BEGIN RECORDS FOR THE EXERCISE

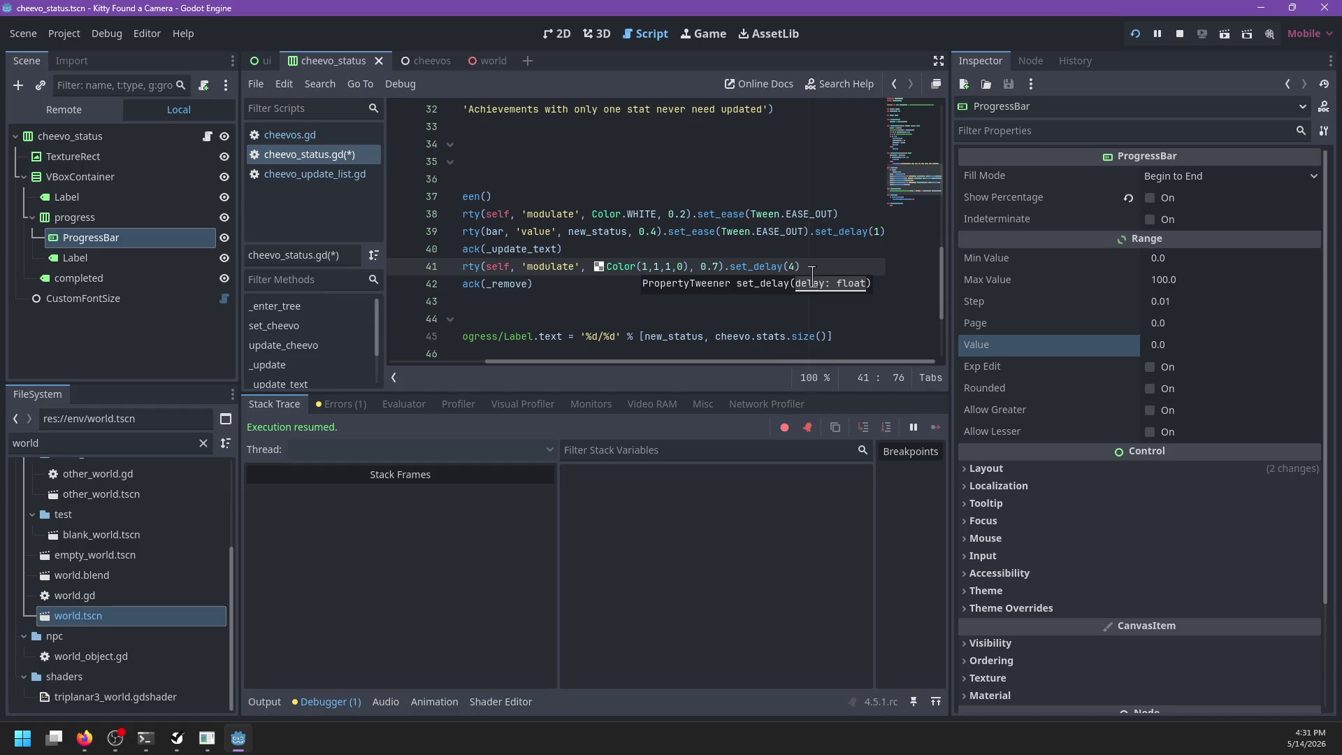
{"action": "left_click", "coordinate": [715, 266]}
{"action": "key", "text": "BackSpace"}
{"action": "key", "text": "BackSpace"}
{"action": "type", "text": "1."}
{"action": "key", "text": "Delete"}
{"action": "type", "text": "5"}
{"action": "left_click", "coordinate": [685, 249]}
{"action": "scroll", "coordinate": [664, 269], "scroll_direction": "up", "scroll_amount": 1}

END RECORDS FOR THE EXERCISE
BEGIN RECORDS FOR THE EXERCISE

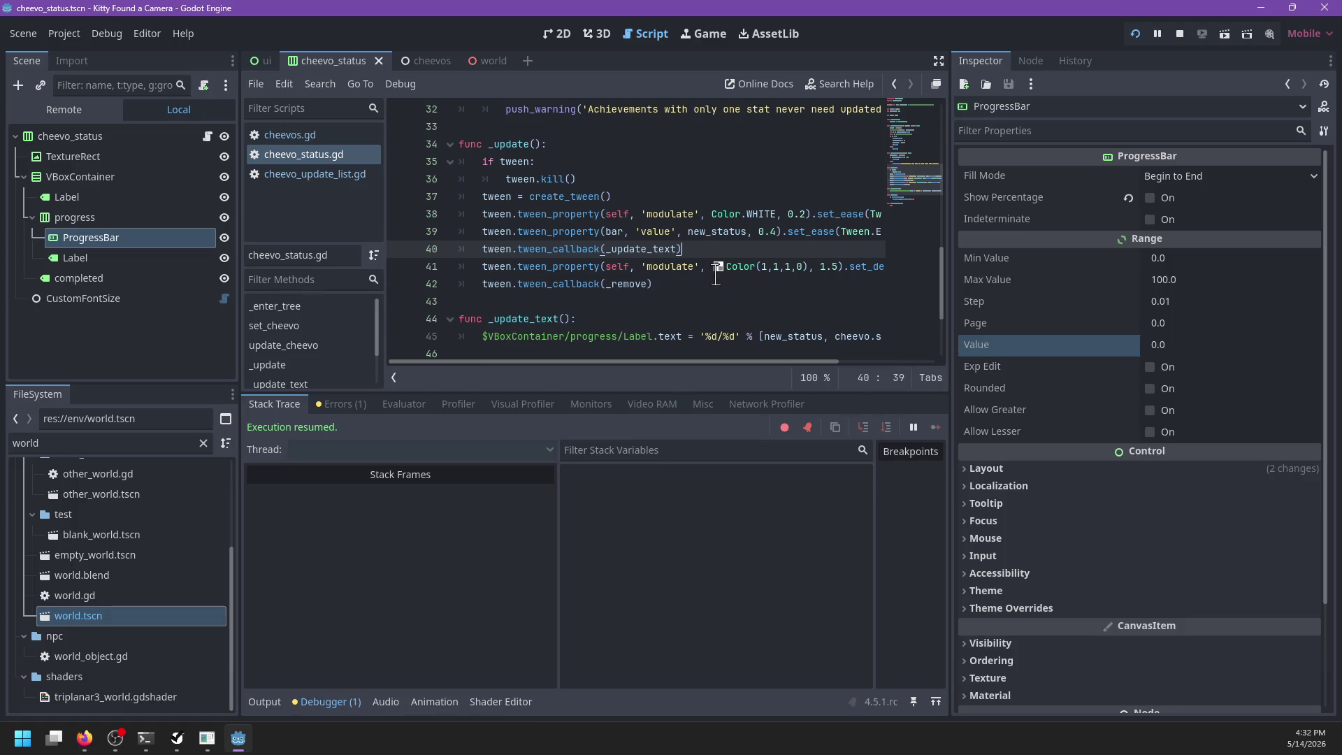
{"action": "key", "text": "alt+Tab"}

END RECORDS FOR THE EXERCISE

• **TASK DESCRIPTION**
Take each line from the preceding material that contains "coordinate" and copy it.

• **EXPECTED OUTPUT**
{"action": "left_click", "coordinate": [715, 266]}
{"action": "left_click", "coordinate": [685, 249]}
{"action": "scroll", "coordinate": [664, 269], "scroll_direction": "up", "scroll_amount": 1}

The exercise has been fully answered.